Le personnage qui prend en charge cette longue et lourde démonstration sous forme de cours magistral, c’est Hassan al-Wazzan dit Léon l’Africain, qui arrive d’abord comme subrepticement dans la pièce, il n’est au début qu’un prétexte narratif, un objet d’étude, un sujet de thèse et puis son spectre prononce quelques phrases et puis dans la deuxième partie, il prend énergiquement les choses en main : c’est lui qui conduit la pièce à sa conclusion. L’Histoire nous dit qu’Hassan al-Wazzan dit Leo Africanis était un savant arabe du XVIe siècle, capturé par un pirate et offert en cadeau au Pape de l’époque, qui le convertit. Mais, nous dit l’auteur, on n’est pas sûr de la sincérité de sa conversion et la fin de sa vie reste une énigme.

© Simon Gosselin

© Simon Gosselin

Comment comprendre que la pièce soit placée sous le patronage d’un personnage qui a possiblement bidonné sa conversion (il n’a pas eu grand choix, nous sommes d’accord) ? Et si l’auteur avait bidonné sa première partie, celle qui nous a tant secouée, pour dans un second temps et sans nous laisser le temps de souffler, mieux nous fourguer sa philosophie des essences ? On fait semblant un temps mais en fait on ne lâche rien ? Et si j’avais assisté mine de rien à du théâtre militant ? Car je rappelle qu’après avoir avec éclat et talent écrabouillé l’absolu de la Judéité, on nous la baille belle avec une Arabité doublement salvatrice. Quant aux « métis », malheur à eux, il n’y pas de consolation, c’est sur ces mots que s’achève la représentation.

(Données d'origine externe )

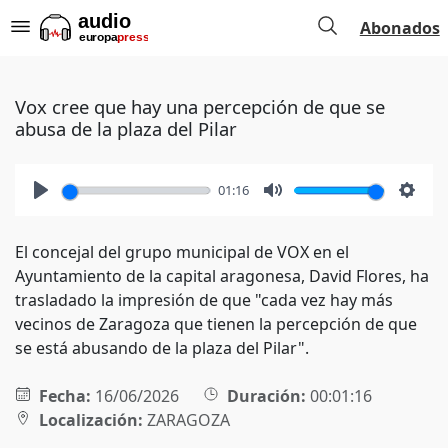
Abonados
Vox cree que hay una percepción de que se
abusa de la plaza del Pilar
01:16
Play
Mute
Setti
El concejal del grupo municipal de VOX en el
Ayuntamiento de la capital aragonesa, David Flores, ha
trasladado la impresión de que "cada vez hay más
vecinos de Zaragoza que tienen la percepción de que
se está abusando de la plaza del Pilar".
Fecha:
16/06/2026
Duración:
00:01:16
Localización:
ZARAGOZA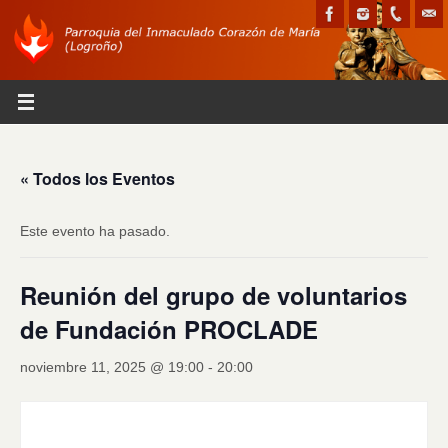
« Todos los Eventos
Este evento ha pasado.
Reunión del grupo de voluntarios
de Fundación PROCLADE
noviembre 11, 2025 @ 19:00
-
20:00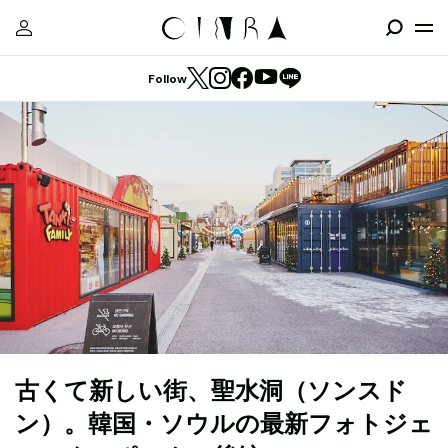
Follow
古くて新しい街、聖水洞（ソンスド
ン）。韓国・ソウルの最新フォトジェ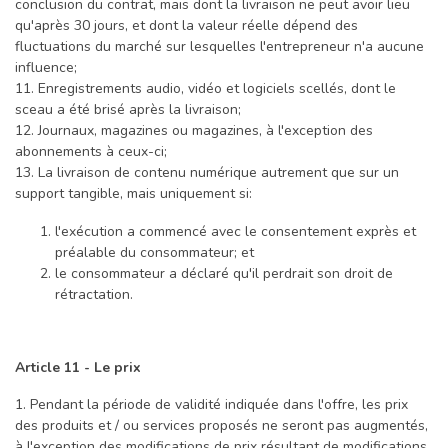
conclusion du contrat, mais dont la livraison ne peut avoir lieu
qu'après 30 jours, et dont la valeur réelle dépend des
fluctuations du marché sur lesquelles l'entrepreneur n'a aucune
influence;
11. Enregistrements audio, vidéo et logiciels scellés, dont le
sceau a été brisé après la livraison;
12. Journaux, magazines ou magazines, à l'exception des
abonnements à ceux-ci;
13. La livraison de contenu numérique autrement que sur un
support tangible, mais uniquement si:
l'exécution a commencé avec le consentement exprès et
préalable du consommateur; et
le consommateur a déclaré qu'il perdrait son droit de
rétractation.
Article 11 - Le prix
1. Pendant la période de validité indiquée dans l'offre, les prix
des produits et / ou services proposés ne seront pas augmentés,
à l'exception des modifications de prix résultant de modifications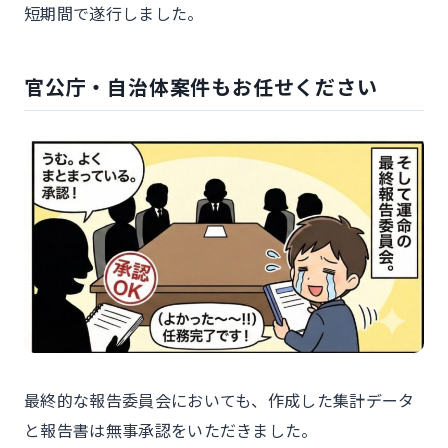
短期間で遂行しました。
官公庁・自治体案件もお任せください
最終的な報告委員会においても、作成した集計データ
と報告書は無事承認をいただきました。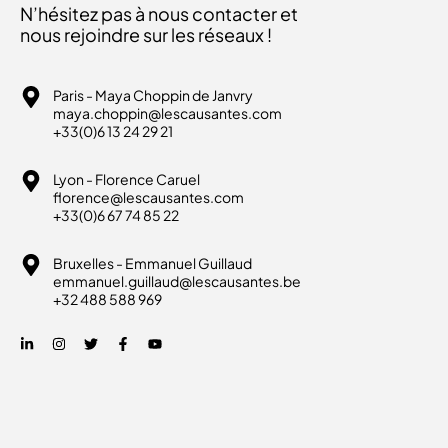
N’hésitez pas à nous contacter et
nous rejoindre sur les réseaux !
Paris - Maya Choppin de Janvry
maya.choppin@lescausantes.com
+33(0)6 13 24 29 21
Lyon - Florence Caruel
florence@lescausantes.com
+33(0)6 67 74 85 22
Bruxelles - Emmanuel Guillaud
emmanuel.guillaud@lescausantes.be
+32 488 588 969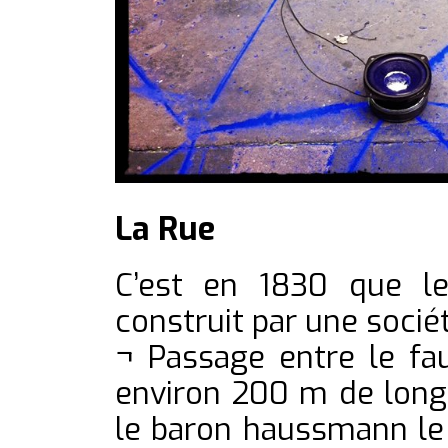
La Rue
C’est en 1830 que le
construit par une sociét
¬ Passage entre le fa
environ 200 m de long
le baron haussmann le 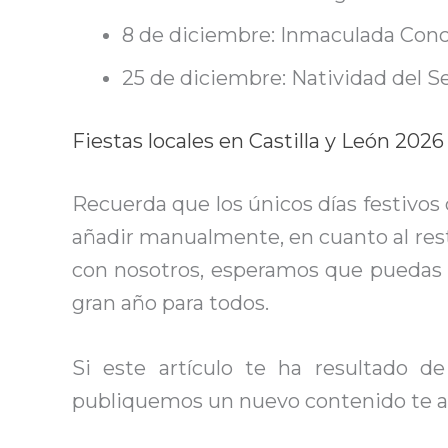
8 de diciembre: Inmaculada Conc
25 de diciembre: Natividad del S
Fiestas locales en Castilla y León 2026
Recuerda que los únicos días festivos q
añadir manualmente, en cuanto al rest
con nosotros, esperamos que puedas p
gran año para todos.
Si este artículo te ha resultado d
publiquemos un nuevo contenido te av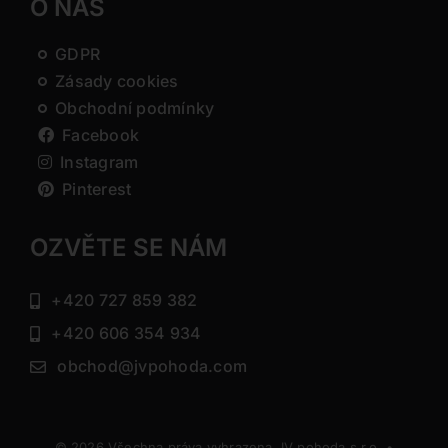
O NÁS
GDPR
Zásady cookies
Obchodní podmínky
Facebook
Instagram
Pinterest
OZVĚTE SE NÁM
+420 727 859 382
+420 606 354 934
obchod@jvpohoda.com
© 2026 Všechna práva vyhrazena JV pohoda s.r.o. •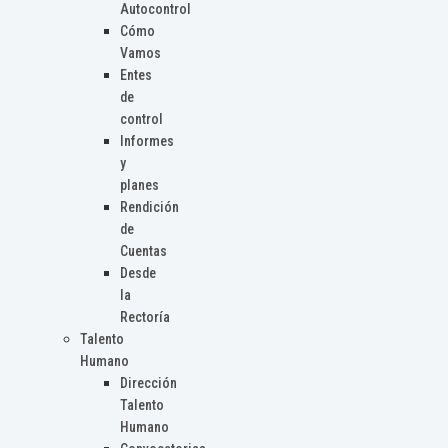
Autocontrol
Cómo
Vamos
Entes
de
control
Informes
y
planes
Rendición
de
Cuentas
Desde
la
Rectoría
Talento
Humano
Dirección
Talento
Humano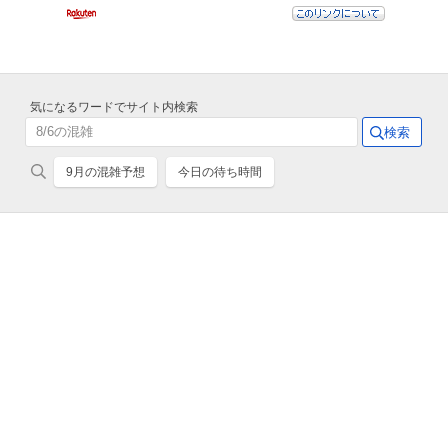
気になるワードでサイト内検索
9月の混雑予想
今日の待ち時間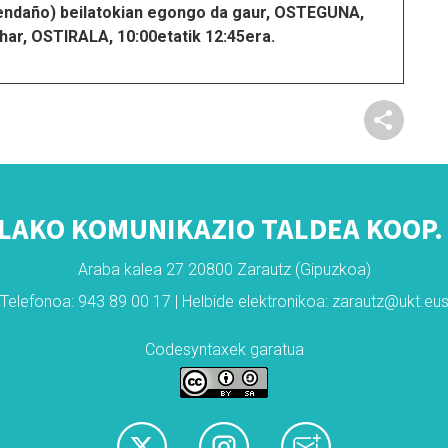
ndaño) beilatokian egongo da gaur, OSTEGUNA,
ihar, OSTIRALA, 10:00etatik 12:45era.
LAKO KOMUNIKAZIO TALDEA KOOP. 
Araba kalea 27 20800 Zarautz (Gipuzkoa)
Telefonoa: 943 89 00 17 | Helbide elektronikoa: zarautz@ukt.eu
Codesyntaxek garatua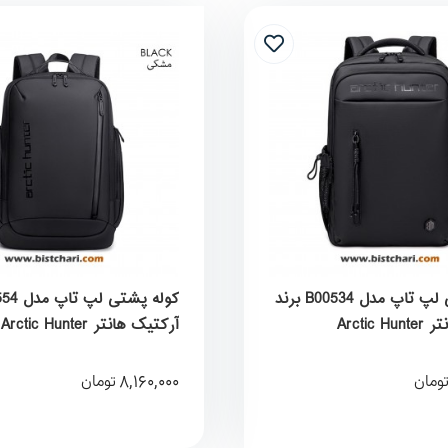
کوله پشتی لپ تاپ مدل B00534 برند
Arctic
آرکتیک هانتر Arctic Hunter
8,160,000
ومان
تومان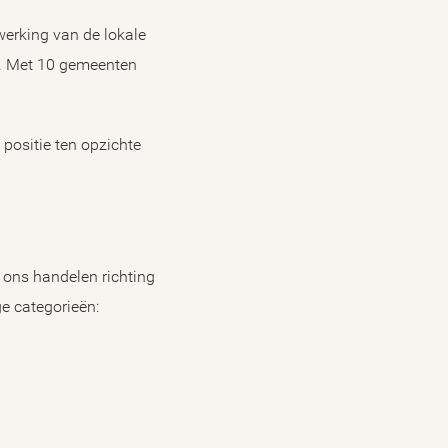
erking van de lokale
t. Met 10 gemeenten
 positie ten opzichte
r ons handelen richting
e categorieën: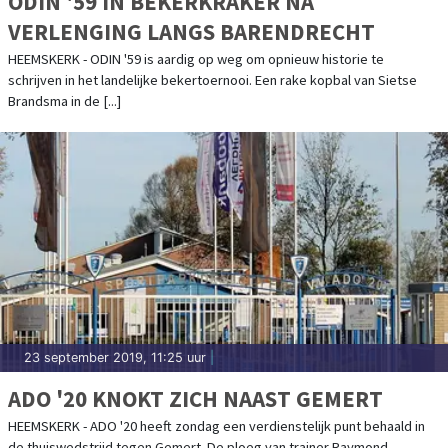
ODIN '59 IN BEKERKRAKER NA
VERLENGING LANGS BARENDRECHT
HEEMSKERK - ODIN '59 is aardig op weg om opnieuw historie te
schrijven in het landelijke bekertoernooi. Een rake kopbal van Sietse
Brandsma in de [...]
23 september 2019, 11:25 uur
|
ADO '20 KNOKT ZICH NAAST GEMERT
HEEMSKERK - ADO '20 heeft zondag een verdienstelijk punt behaald in
de thuiswedstrijd tegen Gemert. De ploeg van trainer Raymond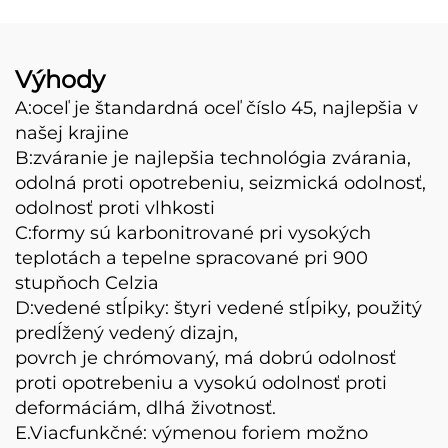
dlažobných kameňov
a dutých tvárnic s
cenou priamo z výroby
Výhody
A:oceľ je štandardná oceľ číslo 45, najlepšia v
našej krajine
B:zváranie je najlepšia technológia zvárania,
odolná proti opotrebeniu, seizmická odolnosť,
odolnosť proti vlhkosti
C:formy sú karbonitrované pri vysokých
teplotách a tepelne spracované pri 900
stupňoch Celzia
D:vedené stĺpiky: štyri vedené stĺpiky, použitý
predĺžený vedený dizajn,
povrch je chrómovaný, má dobrú odolnosť
proti opotrebeniu a vysokú odolnosť proti
deformáciám, dlhá životnosť.
E.Viacfunkčné: výmenou foriem možno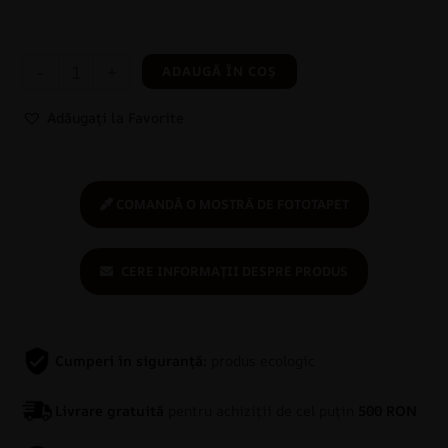
-
+
ADAUGĂ ÎN COȘ
Adăugați la Favorite
COMANDĂ O MOSTRĂ DE FOTOTAPET
CERE INFORMAȚII DESPRE PRODUS
Cumperi în siguranță:
produs ecologic
Livrare gratuită
pentru achiziții de cel puțin
500 RON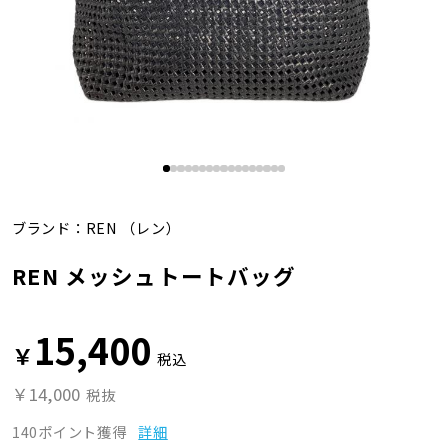
ブランド：
REN
（レン）
REN メッシュトートバッグ
15,400
￥
税込
￥14,000
税抜
140ポイント獲得
詳細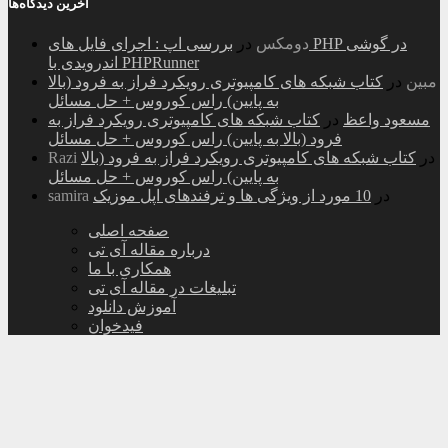
آخرین دیدگاه‌ها
دومکس
در
بررسی اپ : اجرای فایل های PHP در گوشی
اندرویدی با PHPRunner
مبین
در
کتاب شبکه های کامپیوتری رویکرد فراز به فرود (بالا
به پایین) راس کوروس + حل مسائل
مسعود واعظ
در
کتاب شبکه های کامپیوتری رویکرد فراز به
فرود (بالا به پایین) راس کوروس + حل مسائل
در
کتاب شبکه های کامپیوتری رویکرد فراز به فرود (بالا
Razi
به پایین) راس کوروس + حل مسائل
در
10 مورد از ویژگی ها و ترفندهای اپل موزیک
samira
صفحه اصلی
درباره مقاله آی تی
همکاری با ما
تبلیغات در مقاله آی تی
آموزش دانلود
فیدخوان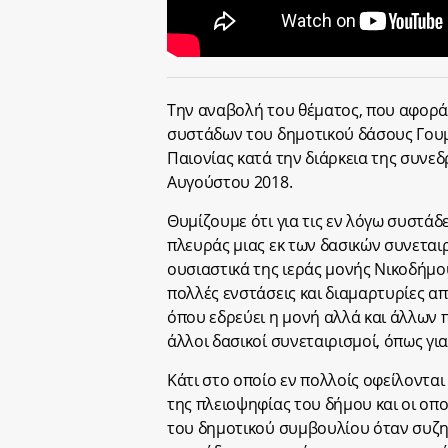
Την αναβολή του θέματος, που αφορ
συστάδων του δημοτικού δάσους Γουμ
Παιονίας κατά την διάρκεια της συνε
Αυγούστου 2018.
Θυμίζουμε ότι για τις εν λόγω συστάδ
πλευράς μιας εκ των δασικών συνεται
ουσιαστικά της ιεράς μονής Νικοδήμο
πολλές ενστάσεις και διαμαρτυρίες α
όπου εδρεύει η μονή αλλά και άλλων 
άλλοι δασικοί συνεταιρισμοί, όπως γι
Κάτι στο οποίο εν πολλοίς οφείλονται
της πλειοψηφίας του δήμου και οι οπ
του δημοτικού συμβουλίου όταν συζη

Finalement, quel est le propos ? Que les Arabes seront sauvés mais qu’en attendant, ils ne peuvent survivre et être entendus dans ce monde vécu comme hostile qu’en rusant, l’auteur compris ? On m’excusera (peut-être) d’être déçu : j’attends de l’art qu’il m’ouvre des possibilités, pas qu’il m’enferme dans du déterminisme ; j’attends du XXIe siècle qu’il m’apporte du nouveau, pas qu’il me réchauffe du vieil essentialisme d’il y a deux siècles, qui a servi entre autres à inventer le principe des nationalités avec les résultats que l’on sait, surtout quand on vit au Proche Orient.